Location: root > src > assets
- Includes images or other asset files that will be copied to your dist folder when you build your application.
Location: root > src > app
- This folder contains all the code you will write for your application.
- This is where the Angular CLI will generate components, directives and services

app.component.scss/css
- This stylesheet is css that is scoped to the component you have generated.
- Handy because you can write styles that don't conflict with other stylesheets.
app.component.html
- Template code that is used by the app.component.ts file.
- Describes the HTML structure of your component.
- Magic happens here because you can use directives, interpolate data and many other things.

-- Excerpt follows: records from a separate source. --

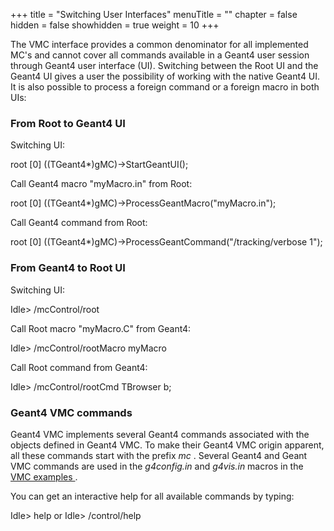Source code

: +++
title = "Switching User Interfaces"
menuTitle = ""
chapter = false
hidden = false
showhidden = true
weight = 10
+++

<p>The VMC interface provides a common denominator for all implemented MC's and cannot cover all commands available in a Geant4 user session through Geant4 user interface (UI). Switching between the Root UI and the Geant4 UI gives a user the possibility of working with the native Geant4 UI. It is also possible to process a foreign command or a foreign macro in both UIs:</p>

<h3>From Root to Geant4 UI </h3>
<p>Switching UI: </p>
<cpp>root [0] ((TGeant4*)gMC)->StartGeantUI();
</cpp>
<p>Call Geant4 macro "myMacro.in" from Root: </p>
<cpp>root [0] ((TGeant4*)gMC)->ProcessGeantMacro("myMacro.in");
</cpp>
<p>Call Geant4 command from Root:</p>
<cpp>root [0] ((TGeant4*)gMC)->ProcessGeantCommand("/tracking/verbose 1");
</cpp>    

<h3>From Geant4 to Root UI </h3>
<p>Switching UI: </p>
<bash>Idle> /mcControl/root
</bash>
<p>Call Root macro "myMacro.C" from Geant4: </p>
<bash>Idle> /mcControl/rootMacro myMacro
</bash>     
<p>Call Root command from Geant4:</p>
<bash>Idle> /mcControl/rootCmd TBrowser b;
</bash>      

<h3>Geant4 VMC commands </h3>
<p>Geant4 VMC implements several Geant4 commands associated with the objects defined in Geant4 VMC. To make their Geant4 VMC origin apparent, all these commands start with the prefix <i> mc </i>.  Several Geant4 and Geant VMC commands are used in the    <i> g4config.in </i> and  <i> g4vis.in </i> macros in the  <a href="http://ivana.home.cern.ch/ivana/examples_html/index.html">  VMC examples </a>.</p>
<p>You can get an interactive help for all available commands by typing:</p>
<bash>Idle> help
</bash>
or
<bash>Idle> /control/help
</bash>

- Not necessary for simple files if you want to write the template code in-line with the app.component.ts file
app.component.ts
- In this file you will build your component to define the structure and functionality of part of your applications view
app.module.ts
- In this file you will bring together all your components and other files that make up a particular feature into an organized package.
app.routing.module.ts
- This file serves as a place where you can specify which component should be shown or which module should be loaded when the user navigates to a URL path either directly or by means of actions like clicking a button etc.